Literacy For All Begins The Real War on Poverty in Liberia

Literacy For All Begins the Real War on Poverty in Liberia

Liberia joined the world to celebrate International Literacy Day on Monday, September 9, with motivational speeches and adequate expression of commitments to fight out illiteracy from our borders.  A sizable and color observance of International Literacy Day in Liberia took place in the ballroom of the Monrovia City Hall.  I stand to be corrected but it appears like the full involvement of the Minister of Education, Prof. Ansu Sonii was not only distinct but unique to the 2019 International Literacy Day in Liberia.  It has always appeared moderate, leaving junior ministers in charge usually in the Tubman High Auditorium in Sinkor.  2019 presented itself prestigious as it was not just graced by the minister of Education, but also supported by the Monrovia City Council. Through it all, Monday, September 9 showed up like a real proclamation of the long awaited war against illiteracy in Liberia.


All sounded like the real war against illiteracy had begun; for every speaker spoke like warrior prepared to face a fierce battle at doorsteps. Yes, Liberia celebrated International Literacy Day in adherence to the 14th Session of the General Assembly of the United Nations Educational Scientific and Cultural Organization (UNESCO) on October 26, 1966.  UNESCO was well intentioned when it set the aim of the International Literacy Day “to highlight the importance of literacy to individuals, communities and society”.   Speakers including learners who demonstrated their newly found skills in literacy all acknowledged the fact that literacy is dignifying and supportive to the development of a person and community as envisioned by the framers of the International literacy Day 53 years ago.


As a literacy worker for nearly ten (10) years, I have realized from start that the change and effectiveness that literacy brings to a person have always been mind-blowing. I managed Southeast Literacy Project(2010-2013), covering River Cess, Sinoe, River Gee, Grand Gedeh, Maryland and Grand Kru Counties; on behalf of Alfalit International Liberia with funding from Swedish based MacCall MacBain Foundation.  In Grand Gedeh County specifically, a Term II( intermediate) learner was fast hired as election worker in district legislative seat because she was one of few community dwellers with the reading, writing and comprehension skills. In the case of a women leader whom everyone looked up to for Lofa Women representation from Monrovia escaped signing for her group’s consignment at the 2011 Independence Day Celebration held in Lofa County simply because the heavy weight of illiteracy weighed her down to shame. She ran from the queue under the pretense of picking a phone call.   Thereafter, She restored her dignity and prestige as a leader by enrolling into the Omega Market Women Literacy Project of Alfalit Liberia. The transformational stories are many and largely untold, but what remains evident enough is, our people live in depression and suffer disadvantages brought their way by the social disease of illiteracy.  


International Literacy Day celebrations have always been characterized by ambitious speeches from all sectors including the government, civil society actors and the international community represented in Liberia.

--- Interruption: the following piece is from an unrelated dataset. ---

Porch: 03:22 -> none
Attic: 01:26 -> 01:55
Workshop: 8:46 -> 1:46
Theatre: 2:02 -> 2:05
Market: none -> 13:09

One of the influential factors of these huge speeches could be attributed to the emotions sparked by the testimonies and skill demonstrations of literacy students sampled at these celebrations.  Even at that, the nation has spoken so well of the doable than the done. Liberia now needs to turn words into deeds to decease the illiteracy statistics of the country.  


As a part of the whole, I advance the following as suggestions that may lead to a literacy-for-all campaign in Liberia. The Ministry needs to:


  • Map up all literacy stakeholders: The Ministry of Education has the capacity to identify all literacy service delivery organizations including the colleges of education at the various universities.

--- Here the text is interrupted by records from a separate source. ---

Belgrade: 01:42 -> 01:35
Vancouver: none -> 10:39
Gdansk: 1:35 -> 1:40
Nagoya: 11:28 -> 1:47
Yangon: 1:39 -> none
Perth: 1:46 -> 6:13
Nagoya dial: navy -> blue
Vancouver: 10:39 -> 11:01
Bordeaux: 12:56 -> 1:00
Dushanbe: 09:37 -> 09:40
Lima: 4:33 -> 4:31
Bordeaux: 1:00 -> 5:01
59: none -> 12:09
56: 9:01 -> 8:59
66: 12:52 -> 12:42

  • Convene a Strategic Session that identifies the strengths, weaknesses, opportunities and threats to lead to a concerted efforts for possible literacy for all campaign. The output of such gathering preferably is a strategic plan that serves as roadmap to illiteracy eradication in considerable period of time.


  • Lunch a national resource mobilization campaign that supports the roadmap of the national literacy-for-all campaign.

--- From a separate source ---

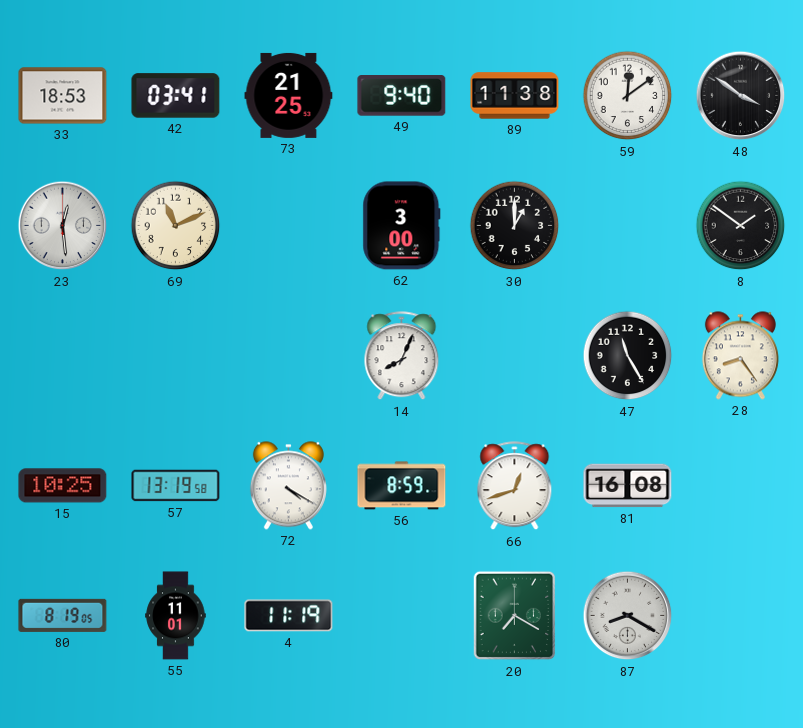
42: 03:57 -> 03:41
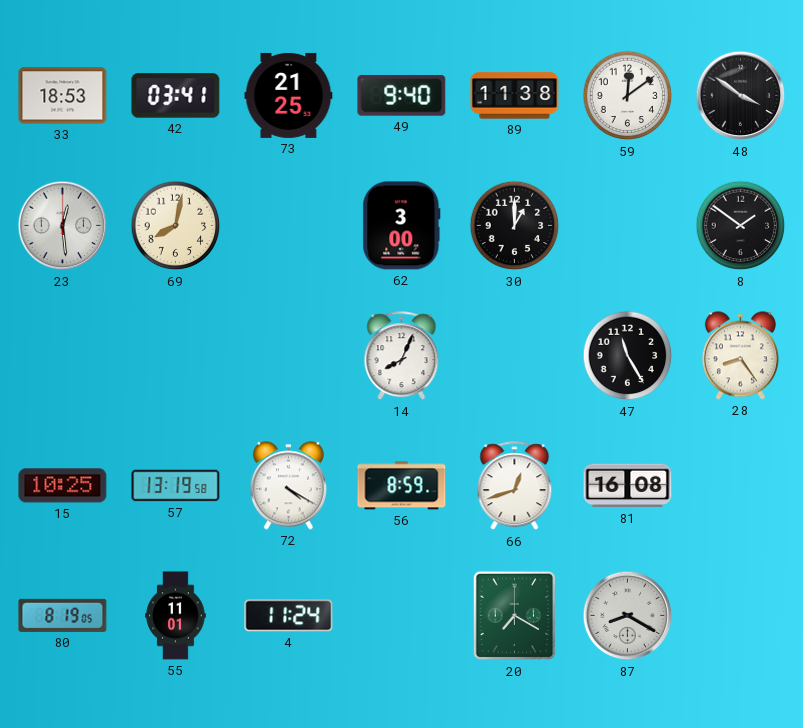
69: 11:11 -> 8:02
4: 11:19 -> 11:24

  • Assign service zones to all service providers for effective coverage and measureable outcomes.


The role of the ministry of education is basically to coordinate and outsource service provisions as in the case of offering literacy training to communities. By that, the ministry may be well positioned to carry out its regulatory function as opposed to being overwhelmed with service delivery added to regulations.   Accountability in the sector of education still needs to be brought under proper control. Service providers including schools and charity organizations may perform more effectively with maximum quality outcomes once the government through the ministry of education is functioning more robustly as the regulator.


We need to be reminded that the effects of illiteracy are consequential not only to its victims, but also the entire community and nation. Liberia could turn almost all of its votes in 2013 into valid votes once literacy-for-all is a national emergency.  Health service delivery could improve once the power of literacy affects each person who accesses health services.  Liberia could develop strong technical manpower, once literacy is acquired for all. Every Liberian, I suggest, knows another Liberian suffering illiteracy.  Therefore, we all must and should fight illiteracy out of our communities.